> [Description of the task] Search for the word "Created" in the entries. Each line that holds it should be copied.

[Circuit design text data]
————

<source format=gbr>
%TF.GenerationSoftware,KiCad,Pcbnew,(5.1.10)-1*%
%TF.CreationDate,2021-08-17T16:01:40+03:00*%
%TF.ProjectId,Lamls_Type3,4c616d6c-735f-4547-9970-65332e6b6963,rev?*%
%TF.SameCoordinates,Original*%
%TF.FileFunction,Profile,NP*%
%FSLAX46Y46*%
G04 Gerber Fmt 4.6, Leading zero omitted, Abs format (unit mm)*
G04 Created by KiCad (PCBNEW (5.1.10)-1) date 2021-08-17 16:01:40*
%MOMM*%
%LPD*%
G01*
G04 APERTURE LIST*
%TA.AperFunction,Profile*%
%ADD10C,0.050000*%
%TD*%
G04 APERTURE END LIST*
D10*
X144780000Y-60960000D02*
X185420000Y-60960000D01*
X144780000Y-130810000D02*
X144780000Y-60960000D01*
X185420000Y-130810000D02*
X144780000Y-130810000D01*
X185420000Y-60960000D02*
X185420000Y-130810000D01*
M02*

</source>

————

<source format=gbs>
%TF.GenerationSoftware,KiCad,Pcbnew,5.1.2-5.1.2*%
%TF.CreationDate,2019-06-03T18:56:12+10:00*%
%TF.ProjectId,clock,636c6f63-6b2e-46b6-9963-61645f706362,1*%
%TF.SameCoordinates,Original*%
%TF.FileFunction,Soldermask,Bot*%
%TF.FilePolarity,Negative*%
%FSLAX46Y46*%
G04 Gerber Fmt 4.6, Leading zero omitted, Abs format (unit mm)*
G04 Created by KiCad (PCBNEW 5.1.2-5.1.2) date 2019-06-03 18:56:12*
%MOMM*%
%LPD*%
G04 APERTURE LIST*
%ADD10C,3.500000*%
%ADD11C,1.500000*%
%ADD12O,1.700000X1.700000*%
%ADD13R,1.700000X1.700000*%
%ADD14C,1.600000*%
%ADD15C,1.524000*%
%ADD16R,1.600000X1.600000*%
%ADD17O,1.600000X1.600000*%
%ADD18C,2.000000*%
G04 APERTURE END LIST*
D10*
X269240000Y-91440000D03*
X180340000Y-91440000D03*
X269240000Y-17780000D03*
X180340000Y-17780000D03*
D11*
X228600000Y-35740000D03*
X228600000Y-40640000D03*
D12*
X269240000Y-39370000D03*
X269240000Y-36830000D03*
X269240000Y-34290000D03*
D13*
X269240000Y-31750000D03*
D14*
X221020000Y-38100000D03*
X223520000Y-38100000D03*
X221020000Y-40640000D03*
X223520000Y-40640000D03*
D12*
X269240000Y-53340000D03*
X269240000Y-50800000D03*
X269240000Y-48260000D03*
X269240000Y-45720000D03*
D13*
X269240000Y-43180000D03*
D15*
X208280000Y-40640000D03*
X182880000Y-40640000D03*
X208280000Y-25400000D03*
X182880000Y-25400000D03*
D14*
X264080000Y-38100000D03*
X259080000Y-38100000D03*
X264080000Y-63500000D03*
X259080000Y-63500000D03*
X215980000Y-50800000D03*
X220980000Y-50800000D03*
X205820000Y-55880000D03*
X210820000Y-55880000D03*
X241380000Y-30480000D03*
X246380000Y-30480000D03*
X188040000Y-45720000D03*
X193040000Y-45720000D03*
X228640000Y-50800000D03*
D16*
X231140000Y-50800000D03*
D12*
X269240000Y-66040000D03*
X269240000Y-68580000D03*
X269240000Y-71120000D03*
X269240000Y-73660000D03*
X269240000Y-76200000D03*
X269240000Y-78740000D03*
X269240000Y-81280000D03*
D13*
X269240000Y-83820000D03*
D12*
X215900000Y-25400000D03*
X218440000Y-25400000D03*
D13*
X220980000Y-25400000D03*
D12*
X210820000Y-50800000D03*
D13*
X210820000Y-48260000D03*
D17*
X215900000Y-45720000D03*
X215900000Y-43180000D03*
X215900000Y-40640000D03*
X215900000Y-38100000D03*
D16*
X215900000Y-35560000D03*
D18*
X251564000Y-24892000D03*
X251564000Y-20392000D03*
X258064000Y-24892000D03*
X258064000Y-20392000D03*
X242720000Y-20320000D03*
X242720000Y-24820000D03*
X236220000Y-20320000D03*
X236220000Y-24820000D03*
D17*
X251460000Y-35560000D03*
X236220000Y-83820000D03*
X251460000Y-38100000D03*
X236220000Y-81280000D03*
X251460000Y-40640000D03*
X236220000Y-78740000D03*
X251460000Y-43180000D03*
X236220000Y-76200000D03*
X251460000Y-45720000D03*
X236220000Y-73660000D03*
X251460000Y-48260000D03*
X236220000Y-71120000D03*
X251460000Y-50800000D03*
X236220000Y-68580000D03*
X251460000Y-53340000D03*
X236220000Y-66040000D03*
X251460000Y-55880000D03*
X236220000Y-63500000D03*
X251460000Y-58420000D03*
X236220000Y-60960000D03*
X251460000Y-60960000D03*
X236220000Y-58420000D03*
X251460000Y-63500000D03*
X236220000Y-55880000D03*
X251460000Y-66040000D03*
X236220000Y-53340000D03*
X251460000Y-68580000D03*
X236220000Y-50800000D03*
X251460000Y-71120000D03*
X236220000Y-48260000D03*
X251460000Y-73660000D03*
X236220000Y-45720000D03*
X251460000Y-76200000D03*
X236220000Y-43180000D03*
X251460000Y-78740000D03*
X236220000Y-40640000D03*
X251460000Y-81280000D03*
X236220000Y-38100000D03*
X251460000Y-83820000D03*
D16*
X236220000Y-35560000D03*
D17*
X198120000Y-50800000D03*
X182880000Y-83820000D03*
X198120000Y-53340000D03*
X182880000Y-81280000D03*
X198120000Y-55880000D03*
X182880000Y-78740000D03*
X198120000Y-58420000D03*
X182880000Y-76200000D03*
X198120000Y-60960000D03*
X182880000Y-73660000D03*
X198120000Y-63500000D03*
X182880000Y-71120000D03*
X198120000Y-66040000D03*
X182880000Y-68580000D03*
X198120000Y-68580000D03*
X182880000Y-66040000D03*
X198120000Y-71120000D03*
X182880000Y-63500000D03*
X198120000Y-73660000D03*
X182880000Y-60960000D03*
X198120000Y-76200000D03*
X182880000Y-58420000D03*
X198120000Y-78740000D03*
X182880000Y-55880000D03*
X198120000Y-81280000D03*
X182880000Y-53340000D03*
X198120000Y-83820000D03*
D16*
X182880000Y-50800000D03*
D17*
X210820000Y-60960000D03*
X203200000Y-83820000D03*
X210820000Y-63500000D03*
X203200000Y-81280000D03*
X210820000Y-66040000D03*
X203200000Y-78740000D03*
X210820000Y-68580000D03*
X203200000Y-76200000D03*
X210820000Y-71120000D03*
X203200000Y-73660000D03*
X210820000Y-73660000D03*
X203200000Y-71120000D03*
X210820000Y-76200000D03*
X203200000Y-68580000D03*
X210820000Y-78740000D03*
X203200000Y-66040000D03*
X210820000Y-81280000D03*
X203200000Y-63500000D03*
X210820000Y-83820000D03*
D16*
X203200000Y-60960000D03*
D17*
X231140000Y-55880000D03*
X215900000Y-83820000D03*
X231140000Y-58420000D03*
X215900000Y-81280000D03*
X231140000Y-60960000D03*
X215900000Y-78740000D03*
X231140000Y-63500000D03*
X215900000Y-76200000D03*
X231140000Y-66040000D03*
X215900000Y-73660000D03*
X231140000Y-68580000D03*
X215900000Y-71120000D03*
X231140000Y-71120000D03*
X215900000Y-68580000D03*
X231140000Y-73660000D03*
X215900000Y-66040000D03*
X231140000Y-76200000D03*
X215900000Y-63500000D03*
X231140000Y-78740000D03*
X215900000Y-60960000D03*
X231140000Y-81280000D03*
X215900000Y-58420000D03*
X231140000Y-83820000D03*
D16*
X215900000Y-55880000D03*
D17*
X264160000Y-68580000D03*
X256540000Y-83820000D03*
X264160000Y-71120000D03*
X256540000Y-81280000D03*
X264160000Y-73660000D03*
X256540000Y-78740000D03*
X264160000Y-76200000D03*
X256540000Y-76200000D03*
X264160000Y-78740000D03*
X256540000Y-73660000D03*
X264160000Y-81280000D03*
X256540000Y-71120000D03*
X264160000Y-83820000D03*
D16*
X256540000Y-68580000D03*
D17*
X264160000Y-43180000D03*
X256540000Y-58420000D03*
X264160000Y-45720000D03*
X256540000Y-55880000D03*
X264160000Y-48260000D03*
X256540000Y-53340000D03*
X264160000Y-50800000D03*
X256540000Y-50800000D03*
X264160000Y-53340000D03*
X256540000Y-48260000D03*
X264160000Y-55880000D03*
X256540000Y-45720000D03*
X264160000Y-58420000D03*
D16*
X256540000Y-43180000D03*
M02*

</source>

————

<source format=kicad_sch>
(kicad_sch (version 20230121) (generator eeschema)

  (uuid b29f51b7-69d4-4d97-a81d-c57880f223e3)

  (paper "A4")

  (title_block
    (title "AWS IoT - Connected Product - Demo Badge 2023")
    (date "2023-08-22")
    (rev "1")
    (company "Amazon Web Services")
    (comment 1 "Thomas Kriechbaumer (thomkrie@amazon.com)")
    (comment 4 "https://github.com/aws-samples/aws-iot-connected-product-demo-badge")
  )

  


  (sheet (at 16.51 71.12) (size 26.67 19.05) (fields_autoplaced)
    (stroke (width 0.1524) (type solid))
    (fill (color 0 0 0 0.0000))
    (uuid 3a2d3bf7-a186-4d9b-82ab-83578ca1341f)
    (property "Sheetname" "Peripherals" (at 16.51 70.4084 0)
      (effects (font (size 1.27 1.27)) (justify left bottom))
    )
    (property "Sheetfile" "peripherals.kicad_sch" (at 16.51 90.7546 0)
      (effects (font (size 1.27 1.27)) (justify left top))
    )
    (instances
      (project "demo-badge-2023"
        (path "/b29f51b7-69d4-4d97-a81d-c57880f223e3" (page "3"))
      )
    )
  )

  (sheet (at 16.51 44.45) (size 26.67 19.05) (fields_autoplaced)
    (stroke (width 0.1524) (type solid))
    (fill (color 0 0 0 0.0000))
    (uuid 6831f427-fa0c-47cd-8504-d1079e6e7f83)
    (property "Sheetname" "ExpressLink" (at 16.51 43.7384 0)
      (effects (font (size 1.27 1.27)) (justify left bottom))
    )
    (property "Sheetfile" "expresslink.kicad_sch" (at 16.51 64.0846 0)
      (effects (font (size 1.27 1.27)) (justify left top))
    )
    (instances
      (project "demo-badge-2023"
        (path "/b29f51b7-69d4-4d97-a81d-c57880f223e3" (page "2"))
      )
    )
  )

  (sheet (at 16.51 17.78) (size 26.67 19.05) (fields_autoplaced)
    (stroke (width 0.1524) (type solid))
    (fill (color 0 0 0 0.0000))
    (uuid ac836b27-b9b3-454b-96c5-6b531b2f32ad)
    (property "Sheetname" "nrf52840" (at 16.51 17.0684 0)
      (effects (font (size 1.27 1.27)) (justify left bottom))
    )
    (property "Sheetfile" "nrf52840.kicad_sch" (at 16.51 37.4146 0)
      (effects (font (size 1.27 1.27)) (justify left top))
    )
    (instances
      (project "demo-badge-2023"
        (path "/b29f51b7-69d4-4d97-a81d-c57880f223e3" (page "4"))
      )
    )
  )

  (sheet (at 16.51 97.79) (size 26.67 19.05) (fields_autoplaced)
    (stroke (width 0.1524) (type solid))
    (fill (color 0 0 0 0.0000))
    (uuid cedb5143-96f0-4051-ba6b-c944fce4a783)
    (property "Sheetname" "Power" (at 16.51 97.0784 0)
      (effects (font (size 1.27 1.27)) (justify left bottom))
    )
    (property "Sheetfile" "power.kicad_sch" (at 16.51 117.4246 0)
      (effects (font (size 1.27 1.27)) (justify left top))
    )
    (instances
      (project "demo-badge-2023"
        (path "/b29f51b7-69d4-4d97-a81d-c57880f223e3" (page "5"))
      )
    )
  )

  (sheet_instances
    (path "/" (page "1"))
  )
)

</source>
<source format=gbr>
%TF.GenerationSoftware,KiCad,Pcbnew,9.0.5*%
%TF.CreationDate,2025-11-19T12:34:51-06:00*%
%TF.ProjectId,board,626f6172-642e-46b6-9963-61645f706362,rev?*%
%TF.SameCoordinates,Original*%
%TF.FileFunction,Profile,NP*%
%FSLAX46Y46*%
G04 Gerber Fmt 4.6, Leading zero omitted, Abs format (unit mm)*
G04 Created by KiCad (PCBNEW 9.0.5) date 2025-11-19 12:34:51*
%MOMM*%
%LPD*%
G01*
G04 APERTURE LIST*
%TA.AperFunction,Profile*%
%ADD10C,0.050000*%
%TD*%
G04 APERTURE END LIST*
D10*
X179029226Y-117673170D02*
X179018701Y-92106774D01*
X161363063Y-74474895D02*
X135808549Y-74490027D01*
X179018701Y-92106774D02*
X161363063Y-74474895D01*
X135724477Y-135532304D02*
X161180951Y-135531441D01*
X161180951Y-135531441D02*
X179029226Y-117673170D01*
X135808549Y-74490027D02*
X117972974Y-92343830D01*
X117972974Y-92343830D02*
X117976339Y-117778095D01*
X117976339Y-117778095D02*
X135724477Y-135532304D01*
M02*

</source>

————

> [Output of the task]
G04 Created by KiCad (PCBNEW (5.1.10)-1) date 2021-08-17 16:01:40*
G04 Created by KiCad (PCBNEW 5.1.2-5.1.2) date 2019-06-03 18:56:12*
G04 Created by KiCad (PCBNEW 9.0.5) date 2025-11-19 12:34:51*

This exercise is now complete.